Digi-devotion
IPA data shows that under-allocating budget to brand building is to blame.‘Under-allocation is a central reason why effectiveness levels have been falling: we are allowing brands to weaken and, with that, we are losing the valuable choice-priming benefits of brand building,’ says the report. ‘For effectiveness, this is very destructive behaviour.’
And as we’ve touched on already, short-termism almost always points to the bulk of marketing spend being allocated to digital channels. ‘Probably the chief culprit for the declining effectiveness of creatively awarded campaigns is the growing trend by creative awards judges to favour short-term ‘disposable’ creativity,’ deduces the report. ‘Creative awards judges have been entranced by short-term ideas, many of which were relatively low-budget, digitally focused campaigns.’

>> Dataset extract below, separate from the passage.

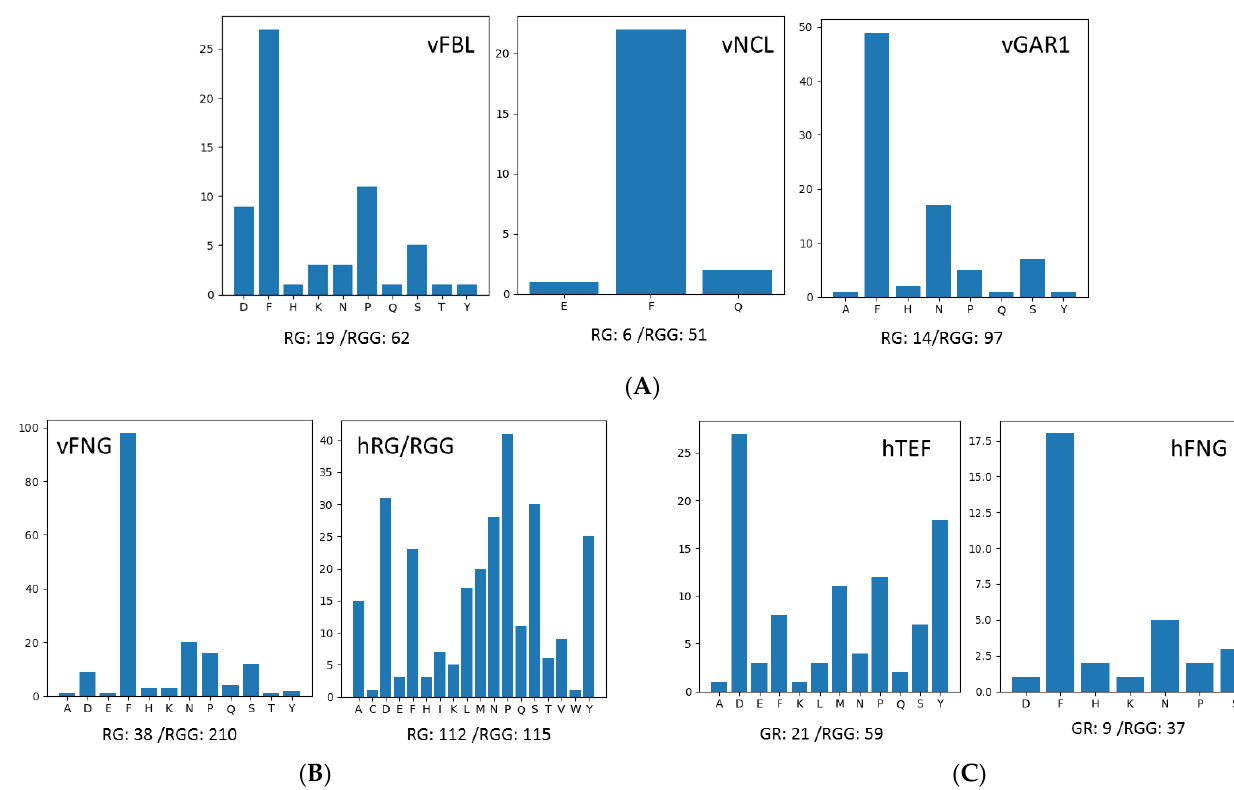
Figure 2. The distribution pattern of non-GR amino acids in the GAR domains. GMF output of the distribution of non-GR amino acids in the GAR domains of specific protein groups. The total numbers of RG or RGG repeats in the GAR domains of the protein groups are shown under the bar graph. ( A ) The distribution pattern of non-GR amino acids in the GAR domain of 3 nucleolar protein FBL, NCL, and GAR1 from 5 vertebrate model organisms (FBL, NCL, and GAR1). ( B ) The non-GR amino acids in the GAR domains of the three nucleolar proteins from the 5 model vertebrate species (vFNG) and that in the GAR motifs of 16 human RG/RGG-repeat-containing proteins (hRG/RGG). ( C ) The non-GR amino acids in the GAR domains of human FBL together with NCL and GAR1 (hFNG) and that of the human FET family members (hFET).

And this short-termism is a major factor in underperformance. ‘High performers choose long term,’ says the report. ‘They are half as likely to be short-term as low performers. This is reflected in the average duration of high-performing campaigns; they are just over twice as long as those of low performers. Creativity delivers very little of its full potential over short time frames and this is something we have known for much of the last ten years, yet the trend to short-term ‘disposable’ creativity continues.’

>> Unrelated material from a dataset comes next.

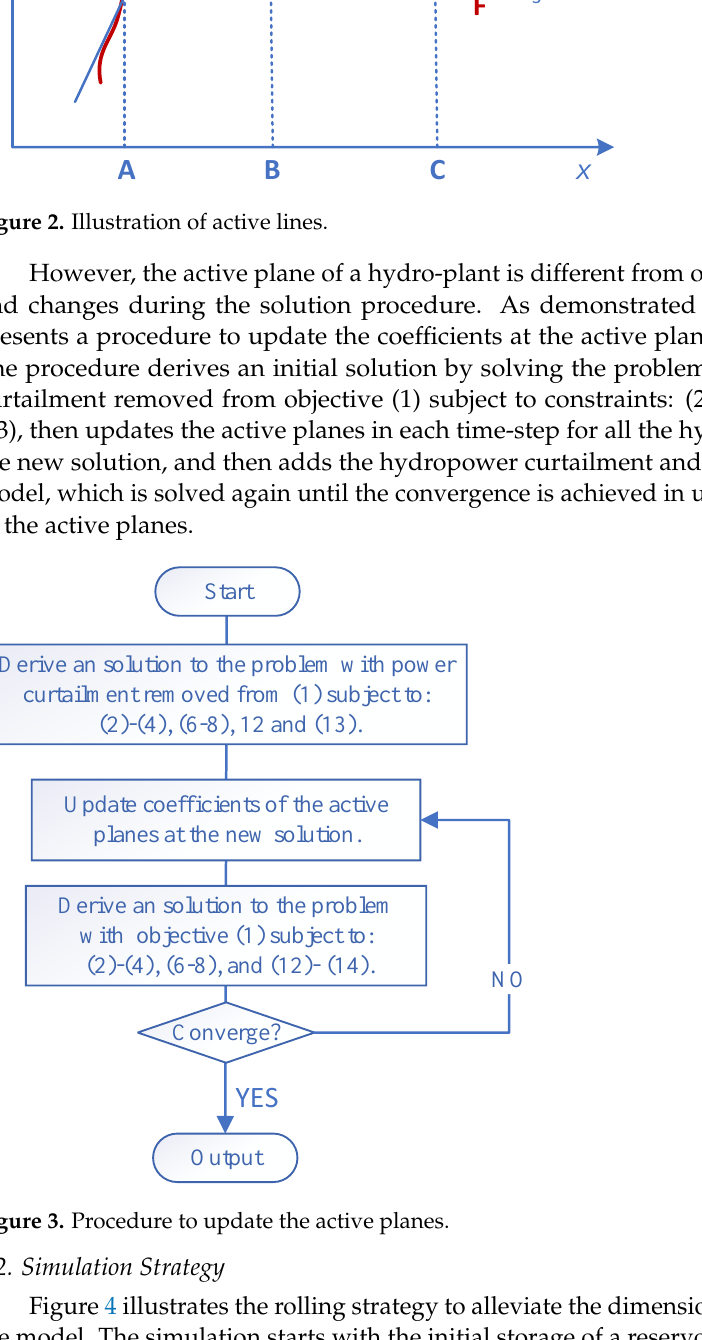
L e t V 2 T / 3 = V T Figure 4. The rolling strategy in simulations over many years. 4. Case Studies The model and methods will be case studied in a river in southwest China involv- ing eleven cascaded hydropower reservoirs. The river and reservoirs are renamed to avoid unnecessary disputes beyond an academic and engineering context.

This ‘we want it now’ culture has led to the overall benefit of creative campaigns disappearing. ‘While campaigns are achieving these short-term sales activation effects, their ability to build brands has faltered and started to fall away,’ says the IPA. ‘This can be demonstrated through two key metrics that are central to the power of creativity; the ability to generate fame effects (sharing, online and offline conversations, etc) and the ability to strengthen or transform the image of brands (the source of the priming effects that are so valuable to brands).’
Does this refusal to play the long game, rejection of brand building and crumbling of creativity mean we’re being offered increasingly more ‘samey’, bland marketing messages? After all, digital and mobile solutions start from the same technology and manifest themselves on the same devices. And most digital experiences focus on ease of use and purpose, with no wiggle room to express creativity.
Forrester’s Customer Experience Index (CX Index) says yes – we’re definitely in a differentiation rut.
In their annual survey of over 100,000 customers to measure how well a brand’s experience strengthens loyalty, the problem points directly to ‘digital sameness’.
‘Many of the world’s most valuable brands find themselves struggling to maintain or improve their CX,’ declares Forrester Principal Analyst Rick Parrish. In the report he organises CX performance into four brand types:
Languishers. High-scoring brands stuck in a rut for two years.
Lapsers. Brands whose performance has steadily declined for one to two years
Locksteppers.Brands that have remained on a par with their competitors.
Laggards.Brands that have remained consistently at the low end of CX performance.
The reasons brands experience the above four stages is because their customers struggle to separate one experience from another. Says the report: ‘The question we’re debating at Forrester is, “In our pursuit of meeting customer needs, have we homogenized the experience itself?”
On the comeback trail?
The study concludes with a stark message to CMOs who want to raise the bar for their brand. And it involves building in a long-term strategy that works alongside what digital delivers. ‘Marketers and agencies will succeed when they put emotion in the code,’ it says. ‘Differentiation lies in the creative expression of the brand and the emotional response it stirs, not in functional convenience built into a digital experience or application. Your job is to steer brands and communication clear of the sea of sameness in order to move both culture and commerce. That is what great creativity has and will continue to do. You should hold experiences to that same high standard, as experience is inextricably intertwined with brand. This is what’s required of CMOs to move the needle.’